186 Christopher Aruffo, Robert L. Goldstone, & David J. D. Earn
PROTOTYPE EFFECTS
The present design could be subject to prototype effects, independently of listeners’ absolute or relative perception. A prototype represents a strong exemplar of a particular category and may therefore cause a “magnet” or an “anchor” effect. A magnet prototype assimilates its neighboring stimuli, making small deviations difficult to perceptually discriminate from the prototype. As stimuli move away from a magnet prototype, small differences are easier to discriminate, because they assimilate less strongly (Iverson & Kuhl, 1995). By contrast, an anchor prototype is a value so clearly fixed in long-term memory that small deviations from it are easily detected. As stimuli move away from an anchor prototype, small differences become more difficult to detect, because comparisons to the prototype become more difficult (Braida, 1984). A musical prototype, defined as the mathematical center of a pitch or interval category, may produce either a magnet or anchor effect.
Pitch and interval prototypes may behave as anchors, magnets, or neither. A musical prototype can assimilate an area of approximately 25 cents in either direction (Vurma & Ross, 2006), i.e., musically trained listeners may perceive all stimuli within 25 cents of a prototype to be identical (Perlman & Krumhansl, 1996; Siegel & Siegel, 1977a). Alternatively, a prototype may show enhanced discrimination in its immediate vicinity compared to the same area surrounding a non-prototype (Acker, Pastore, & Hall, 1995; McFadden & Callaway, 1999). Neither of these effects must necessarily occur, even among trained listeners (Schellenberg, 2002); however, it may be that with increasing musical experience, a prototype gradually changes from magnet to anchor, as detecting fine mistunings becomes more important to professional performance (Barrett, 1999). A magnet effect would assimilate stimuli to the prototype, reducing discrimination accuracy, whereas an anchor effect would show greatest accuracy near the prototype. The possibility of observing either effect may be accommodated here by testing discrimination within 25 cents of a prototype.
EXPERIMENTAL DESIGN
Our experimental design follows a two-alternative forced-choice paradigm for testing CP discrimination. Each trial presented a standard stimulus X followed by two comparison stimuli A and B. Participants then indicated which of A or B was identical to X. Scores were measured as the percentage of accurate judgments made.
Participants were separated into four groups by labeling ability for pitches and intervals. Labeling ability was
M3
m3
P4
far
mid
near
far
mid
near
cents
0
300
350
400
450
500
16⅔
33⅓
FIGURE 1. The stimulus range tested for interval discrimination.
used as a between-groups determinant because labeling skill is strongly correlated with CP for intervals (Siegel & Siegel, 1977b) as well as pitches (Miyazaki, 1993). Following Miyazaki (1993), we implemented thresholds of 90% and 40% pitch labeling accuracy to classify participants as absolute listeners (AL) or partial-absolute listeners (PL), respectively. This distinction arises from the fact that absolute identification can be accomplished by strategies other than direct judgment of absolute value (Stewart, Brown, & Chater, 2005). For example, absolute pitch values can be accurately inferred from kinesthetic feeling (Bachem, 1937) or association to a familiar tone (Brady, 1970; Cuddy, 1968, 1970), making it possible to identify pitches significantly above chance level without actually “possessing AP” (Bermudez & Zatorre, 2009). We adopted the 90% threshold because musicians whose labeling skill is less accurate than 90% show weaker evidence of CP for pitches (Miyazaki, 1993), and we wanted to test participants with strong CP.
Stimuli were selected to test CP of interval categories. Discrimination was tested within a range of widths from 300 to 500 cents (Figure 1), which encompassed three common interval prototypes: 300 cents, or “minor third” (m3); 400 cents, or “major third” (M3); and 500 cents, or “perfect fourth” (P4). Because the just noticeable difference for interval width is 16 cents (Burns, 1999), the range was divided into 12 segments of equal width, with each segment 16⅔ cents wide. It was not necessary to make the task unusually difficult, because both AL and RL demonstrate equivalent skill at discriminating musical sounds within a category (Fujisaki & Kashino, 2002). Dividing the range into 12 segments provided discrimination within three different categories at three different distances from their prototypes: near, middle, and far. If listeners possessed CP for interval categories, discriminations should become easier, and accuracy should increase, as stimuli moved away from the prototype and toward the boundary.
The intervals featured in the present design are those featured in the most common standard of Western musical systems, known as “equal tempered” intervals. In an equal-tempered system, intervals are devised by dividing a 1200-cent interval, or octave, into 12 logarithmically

• • • • • • •

### Work item
Go through the material and copy each line in which the word "standard" occurs.

### Reply to the exercise
Our experimental design follows a two-alternative forced-choice paradigm for testing CP discrimination. Each trial presented a standard stimulus X followed by two comparison stimuli A and B. Participants then indicated which of A or B was identical to X. Scores were measured as the percentage of accurate judgments made.
The intervals featured in the present design are those featured in the most common standard of Western musical systems, known as “equal tempered” intervals. In an equal-tempered system, intervals are devised by dividing a 1200-cent interval, or octave, into 12 logarithmically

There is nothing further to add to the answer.